How to bring it up: Some parents might be reluctant to discuss it because they see it as giving up control, but Rechtshaffen has a clever segue that actually works for a number of awkward topics: Find a news article with a power of attorney horror story. “Send it to your parents and go, ‘Just curious — how are you guys set up?'”
Tough talk #2: Wills
Why it’s important: It’s not enough just to have a will — Rechtshaffen says parents need to make clear what they’re trying to achieve by explaining how they’re dividing the pie and why. One child might receive a higher inheritance because they spent years tending to their parents’ health, for example. The conversation is especially important for people in second (or third, or fourth…) marriages with step-children or half-siblings. “Quite often, how a will is perceived by kids is not necessarily the intention of the parent,” Rechtshaffen says. “But without a conversation, how are you supposed to know?”
Wills are also important for financial planning. A BMO survey on estate planning for complex family dynamics found almost half of Canadians don’t have a will, but dying without one (called dying “intestate”) means any of your plans or intentions are thrown out the window — your provincial or territorial government has total control over dividing your assets. As RBC puts it, this risks leaving a “legacy of litigation” to your heirs.
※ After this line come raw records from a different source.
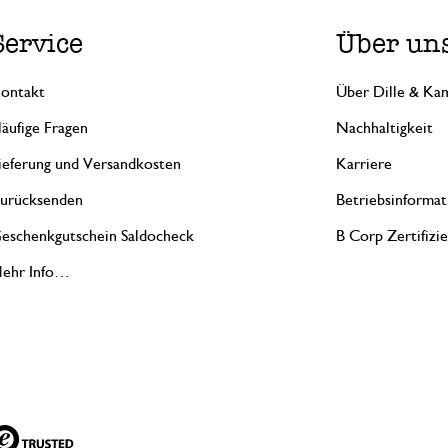
Service
Über un
ontakt
Über Dille & Kam
äufige Fragen
Nachhaltigkeit
ieferung und Versandkosten
Karriere
urücksenden
Betriebsinformat
eschenkgutschein Saldocheck
B Corp Zertifizi
ehr Info…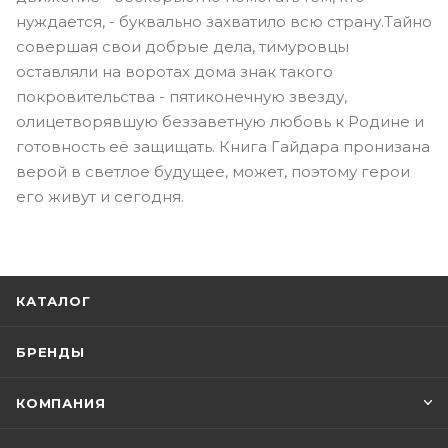
нуждается, - буквально захватило всю страну.Тайно
совершая свои добрые дела, тимуровцы
оставляли на воротах дома знак такого
покровительства - пятиконечную звезду,
олицетворявшую беззаветную любовь к Родине и
готовность её защищать. Книга Гайдара пронизана
верой в светлое будущее, может, поэтому герои
его живут и сегодня.
КАТАЛОГ
БРЕНДЫ
КОМПАНИЯ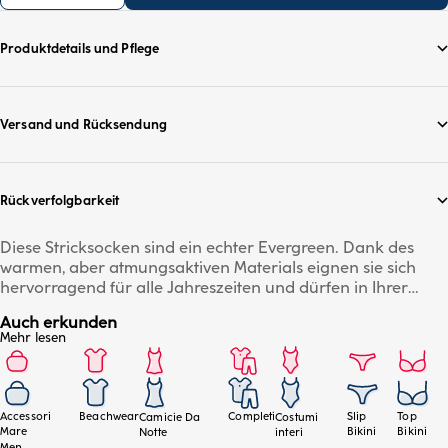
Produktdetails und Pflege
Versand und Rücksendung
Rückverfolgbarkeit
Diese Stricksocken sind ein echter Evergreen. Dank des
warmen, aber atmungsaktiven Materials eignen sie sich
hervorragend für alle Jahreszeiten und dürfen in Ihrer
Garderobe nicht fehlen. Weich in der Passform und immer
Auch erkunden
bequem, können sie je nach Situation mit eleganten oder
Mehr lesen
lè¤ssigen Outfits kombiniert werden. Wè¤hlen Sie die
gepunkteten Versionen, um Ihren Tagen einen Hauch von
Farbe zu verleihen.
Accessori
Beachwear
Completi
Slip
Top
Camicie Da
Costumi
Mare
Bikini
Bikini
Notte
interi
Men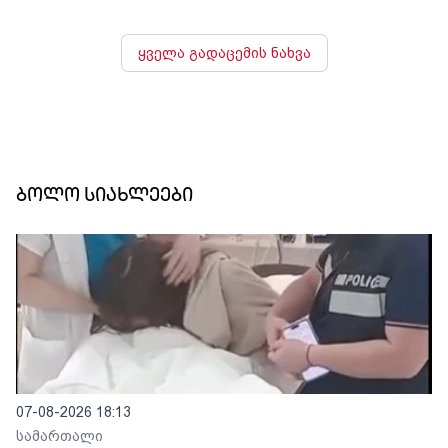
ყველა გადაცემის ნახვა
ბოლო სიახლეები
07-08-2026 18:13
სამართალი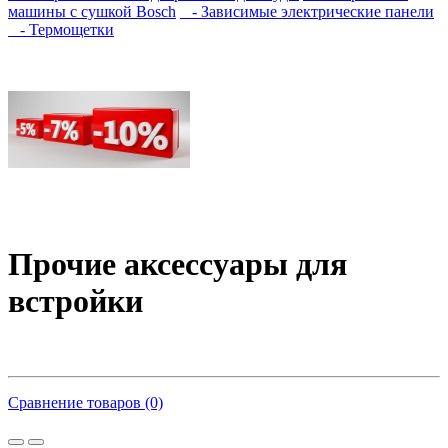
машины с сушкой Bosch
- Зависимые электрические панели
- Термощетки
Прочие аксессуары для
встройки
Сравнение товаров (0)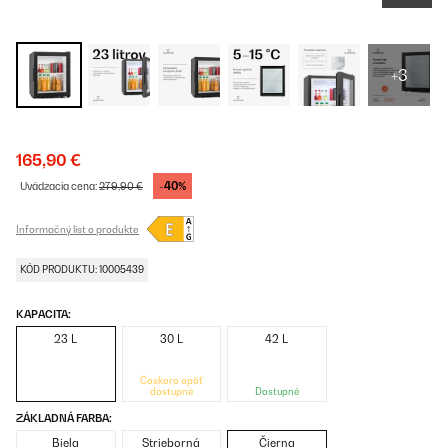
+3
165,90 €
-40%
Uvádzacia cena:
279,90 €
Informačný list o produkte
KÓD PRODUKTU: 10005439
KAPACITA:
23 L
30 L
42 L
Čoskoro opäť
dostupné
Dostupné
ZÁKLADNÁ FARBA:
Biela
Strieborná
Čierna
How to bring it up: Even the possibility of stoking tension is enough for many people to avoid it. “The problem is, avoiding the conversation often leaves real problems for the people you leave behind,” Rechtshaffen says. Not every decision will be popular, but it’s also not a negotiation. “It’s more, ‘I just want to explain it to you because I respect you, and I want you to respect me.'”
Tough talk #3: Advance healthcare directives
Why it’s important: An advance care plan spells out an individual’s preferences in the event they can’t speak for themselves. This includes life-saving measures they do and don’t want (CPR, being kept alive on ventilation), long-term care (nursing home vs. at-home care), and end-of-life wishes (religious rites and rituals, dying at home vs. palliative care). This is perhaps the toughest conversation to have, but Rechtshaffen is blunt with clients about their options: “Have the discussion while you’re still around to have a good discussion about it, or wait until it’s too late. Which one is better?” With clear directives, family can act with confidence that wishes and values are being respected.
How to bring it up: This is another one you want to talk about before someone is lying unconscious in the hospital. It’s likely aging parents have it on their minds, especially if they’ve seen friends, co-workers, or acquaintances (and their families) deal with it. Again, emailing a news article on the topic (send them this one!) or bringing up a friend’s experience is a good way for either parents or children to start the process. When it’s coming from a place of care and concern, the other party will likely be relieved it was brought up.
Tough talk #4: Financial record keeping
Why it’s important: Having financial documents organized and accessible means loved ones won’t have to waste time and money tracking everything down. Ideally, Rechtshaffen says, you should have one electronic copy and one original copy filed away, with your kids and spouse knowing exactly where to find everything. This includes bank account information, tax returns, insurance plans, brokerage accounts, private investments, safety deposit box, a record of assets, and contact details for any lawyers or financial advisors you deal with. TriDelta Financial offers a free All In One Place checklist to help guide you.
How to bring it up: For the sake of both children and spouses, it’s in everyone’s best interest to be proactive to be organized and inform children where they can find everything as early as when they’re teenagers. If parents are uncomfortable sharing exactly what kind of assets and investments they have (no one needs to hand over online passwords), they should at least have everything organized so it’s easy to find.